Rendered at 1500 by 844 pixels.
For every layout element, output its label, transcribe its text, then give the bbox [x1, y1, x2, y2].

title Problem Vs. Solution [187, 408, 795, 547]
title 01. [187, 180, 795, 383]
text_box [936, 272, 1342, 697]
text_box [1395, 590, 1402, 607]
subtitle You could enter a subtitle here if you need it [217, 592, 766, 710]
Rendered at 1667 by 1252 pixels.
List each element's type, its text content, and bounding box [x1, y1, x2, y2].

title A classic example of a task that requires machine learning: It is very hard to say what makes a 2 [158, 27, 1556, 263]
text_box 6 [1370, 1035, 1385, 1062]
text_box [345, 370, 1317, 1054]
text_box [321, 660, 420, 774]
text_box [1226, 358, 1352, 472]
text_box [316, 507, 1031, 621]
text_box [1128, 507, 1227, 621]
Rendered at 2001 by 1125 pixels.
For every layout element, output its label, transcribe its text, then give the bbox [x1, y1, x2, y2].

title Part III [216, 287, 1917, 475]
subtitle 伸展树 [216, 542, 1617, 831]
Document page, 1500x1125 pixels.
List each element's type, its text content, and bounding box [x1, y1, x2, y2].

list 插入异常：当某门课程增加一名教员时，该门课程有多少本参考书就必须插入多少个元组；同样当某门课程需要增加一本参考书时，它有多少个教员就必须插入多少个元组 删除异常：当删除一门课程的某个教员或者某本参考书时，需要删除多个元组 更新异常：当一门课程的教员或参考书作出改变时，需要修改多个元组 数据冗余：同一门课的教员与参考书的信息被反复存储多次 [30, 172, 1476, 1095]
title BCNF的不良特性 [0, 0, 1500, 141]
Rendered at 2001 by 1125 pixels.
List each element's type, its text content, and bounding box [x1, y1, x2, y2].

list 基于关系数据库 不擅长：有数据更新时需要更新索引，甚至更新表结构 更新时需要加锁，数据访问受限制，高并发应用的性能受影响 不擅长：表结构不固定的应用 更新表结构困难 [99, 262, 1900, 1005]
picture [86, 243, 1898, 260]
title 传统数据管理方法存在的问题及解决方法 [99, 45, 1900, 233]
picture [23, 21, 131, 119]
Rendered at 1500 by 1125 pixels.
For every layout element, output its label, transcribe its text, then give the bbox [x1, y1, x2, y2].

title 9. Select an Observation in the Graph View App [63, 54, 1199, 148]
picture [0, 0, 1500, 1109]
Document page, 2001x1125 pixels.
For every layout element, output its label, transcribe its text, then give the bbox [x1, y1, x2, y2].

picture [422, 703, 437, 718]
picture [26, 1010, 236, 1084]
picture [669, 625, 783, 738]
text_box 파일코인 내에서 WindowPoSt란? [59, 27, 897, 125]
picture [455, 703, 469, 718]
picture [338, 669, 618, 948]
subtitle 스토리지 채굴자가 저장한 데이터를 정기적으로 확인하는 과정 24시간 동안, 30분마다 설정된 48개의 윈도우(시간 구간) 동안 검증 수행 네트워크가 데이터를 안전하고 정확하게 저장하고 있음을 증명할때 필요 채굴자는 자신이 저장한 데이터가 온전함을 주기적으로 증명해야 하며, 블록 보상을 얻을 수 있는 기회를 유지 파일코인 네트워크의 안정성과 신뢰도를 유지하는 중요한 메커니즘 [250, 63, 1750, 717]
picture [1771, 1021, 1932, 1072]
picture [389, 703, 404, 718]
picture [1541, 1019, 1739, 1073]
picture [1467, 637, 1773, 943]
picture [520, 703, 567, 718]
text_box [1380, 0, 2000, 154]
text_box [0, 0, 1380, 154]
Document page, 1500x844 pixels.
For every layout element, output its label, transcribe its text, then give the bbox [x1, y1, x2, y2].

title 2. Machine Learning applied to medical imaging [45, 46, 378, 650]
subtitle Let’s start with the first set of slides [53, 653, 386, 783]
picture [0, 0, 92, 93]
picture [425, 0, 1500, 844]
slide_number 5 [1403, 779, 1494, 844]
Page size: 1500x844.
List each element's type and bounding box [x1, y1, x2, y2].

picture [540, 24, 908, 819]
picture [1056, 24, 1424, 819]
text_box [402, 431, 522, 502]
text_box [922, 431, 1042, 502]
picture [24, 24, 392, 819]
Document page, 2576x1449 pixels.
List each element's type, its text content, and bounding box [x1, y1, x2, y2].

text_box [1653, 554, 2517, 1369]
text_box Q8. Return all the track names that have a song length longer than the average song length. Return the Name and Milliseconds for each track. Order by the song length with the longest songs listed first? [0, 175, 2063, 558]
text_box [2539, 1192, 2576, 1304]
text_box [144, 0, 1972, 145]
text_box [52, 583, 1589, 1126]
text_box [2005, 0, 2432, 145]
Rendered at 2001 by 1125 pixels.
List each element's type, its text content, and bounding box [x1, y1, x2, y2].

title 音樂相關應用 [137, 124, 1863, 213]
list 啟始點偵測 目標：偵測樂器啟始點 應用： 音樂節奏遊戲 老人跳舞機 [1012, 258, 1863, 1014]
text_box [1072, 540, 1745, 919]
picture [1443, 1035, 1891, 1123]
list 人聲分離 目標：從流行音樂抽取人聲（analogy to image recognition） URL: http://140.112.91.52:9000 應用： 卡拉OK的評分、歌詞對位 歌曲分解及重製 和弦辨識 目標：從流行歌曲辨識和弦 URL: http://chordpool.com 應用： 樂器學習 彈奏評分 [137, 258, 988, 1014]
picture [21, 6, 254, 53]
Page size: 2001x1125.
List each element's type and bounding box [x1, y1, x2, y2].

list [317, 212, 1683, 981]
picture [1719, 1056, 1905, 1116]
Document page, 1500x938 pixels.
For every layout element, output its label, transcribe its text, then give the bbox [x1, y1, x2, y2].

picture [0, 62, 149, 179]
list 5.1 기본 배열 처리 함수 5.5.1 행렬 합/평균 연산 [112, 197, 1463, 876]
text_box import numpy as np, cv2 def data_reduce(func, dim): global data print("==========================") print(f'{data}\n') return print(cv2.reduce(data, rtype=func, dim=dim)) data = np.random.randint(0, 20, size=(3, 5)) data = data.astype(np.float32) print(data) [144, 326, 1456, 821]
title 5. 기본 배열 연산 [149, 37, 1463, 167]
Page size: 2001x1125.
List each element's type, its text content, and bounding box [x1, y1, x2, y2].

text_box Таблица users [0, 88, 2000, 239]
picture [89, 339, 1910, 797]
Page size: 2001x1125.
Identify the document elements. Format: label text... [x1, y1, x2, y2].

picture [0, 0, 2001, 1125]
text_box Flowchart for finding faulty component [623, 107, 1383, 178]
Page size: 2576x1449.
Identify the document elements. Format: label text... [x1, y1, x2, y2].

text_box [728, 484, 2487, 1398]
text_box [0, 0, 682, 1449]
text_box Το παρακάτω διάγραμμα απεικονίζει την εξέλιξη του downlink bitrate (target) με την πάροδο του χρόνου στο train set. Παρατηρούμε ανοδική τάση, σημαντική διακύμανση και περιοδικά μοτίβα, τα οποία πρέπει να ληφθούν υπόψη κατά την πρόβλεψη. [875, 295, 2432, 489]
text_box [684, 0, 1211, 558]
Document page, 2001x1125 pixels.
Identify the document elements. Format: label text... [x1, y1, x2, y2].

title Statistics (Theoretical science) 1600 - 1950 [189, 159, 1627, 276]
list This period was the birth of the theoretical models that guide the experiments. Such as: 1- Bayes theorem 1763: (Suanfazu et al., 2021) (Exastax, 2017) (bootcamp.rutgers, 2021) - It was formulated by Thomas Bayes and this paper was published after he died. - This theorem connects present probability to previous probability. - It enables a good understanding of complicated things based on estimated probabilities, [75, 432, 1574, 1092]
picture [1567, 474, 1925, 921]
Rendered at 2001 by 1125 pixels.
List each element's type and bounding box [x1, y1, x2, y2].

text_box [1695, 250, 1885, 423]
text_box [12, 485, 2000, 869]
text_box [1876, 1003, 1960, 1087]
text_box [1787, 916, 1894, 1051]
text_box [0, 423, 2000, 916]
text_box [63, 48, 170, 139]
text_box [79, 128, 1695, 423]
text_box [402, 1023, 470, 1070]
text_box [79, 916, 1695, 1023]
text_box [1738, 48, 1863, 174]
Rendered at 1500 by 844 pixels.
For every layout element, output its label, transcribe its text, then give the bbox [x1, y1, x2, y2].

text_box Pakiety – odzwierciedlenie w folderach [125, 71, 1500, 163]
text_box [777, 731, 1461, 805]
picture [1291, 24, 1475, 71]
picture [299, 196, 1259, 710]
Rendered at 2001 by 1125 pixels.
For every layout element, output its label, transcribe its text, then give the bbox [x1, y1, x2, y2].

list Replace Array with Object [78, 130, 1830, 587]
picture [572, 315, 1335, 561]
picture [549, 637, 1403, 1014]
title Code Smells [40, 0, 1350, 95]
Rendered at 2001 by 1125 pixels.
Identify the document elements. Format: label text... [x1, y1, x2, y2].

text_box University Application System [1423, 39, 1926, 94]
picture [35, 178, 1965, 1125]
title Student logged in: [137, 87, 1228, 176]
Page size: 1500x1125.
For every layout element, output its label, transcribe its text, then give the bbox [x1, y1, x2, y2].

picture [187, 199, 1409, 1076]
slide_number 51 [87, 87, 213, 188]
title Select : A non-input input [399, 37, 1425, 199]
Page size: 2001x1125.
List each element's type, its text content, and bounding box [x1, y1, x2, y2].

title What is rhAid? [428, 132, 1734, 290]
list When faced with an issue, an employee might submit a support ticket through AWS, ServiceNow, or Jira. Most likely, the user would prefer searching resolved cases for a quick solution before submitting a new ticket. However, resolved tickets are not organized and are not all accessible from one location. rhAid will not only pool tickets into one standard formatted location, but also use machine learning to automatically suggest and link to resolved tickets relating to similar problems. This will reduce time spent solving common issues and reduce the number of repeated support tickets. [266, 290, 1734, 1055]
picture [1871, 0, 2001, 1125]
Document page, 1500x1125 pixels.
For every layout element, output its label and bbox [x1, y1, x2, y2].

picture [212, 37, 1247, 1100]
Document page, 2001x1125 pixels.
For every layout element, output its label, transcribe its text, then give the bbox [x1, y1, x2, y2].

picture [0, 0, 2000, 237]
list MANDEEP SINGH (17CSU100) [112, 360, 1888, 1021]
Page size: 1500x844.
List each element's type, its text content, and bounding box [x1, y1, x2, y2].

The problem – Reproduce word for word only the first line of the listing above and each line after it through the line with "Rendered at 1667 by 1252 pixels.".

Answer to this task –
Rendered at 1500 by 844 pixels.
For every layout element, output its label, transcribe its text, then give the bbox [x1, y1, x2, y2].

title Problem Vs. Solution [187, 408, 795, 547]
title 01. [187, 180, 795, 383]
text_box [936, 272, 1342, 697]
text_box [1395, 590, 1402, 607]
subtitle You could enter a subtitle here if you need it [217, 592, 766, 710]
Rendered at 1667 by 1252 pixels.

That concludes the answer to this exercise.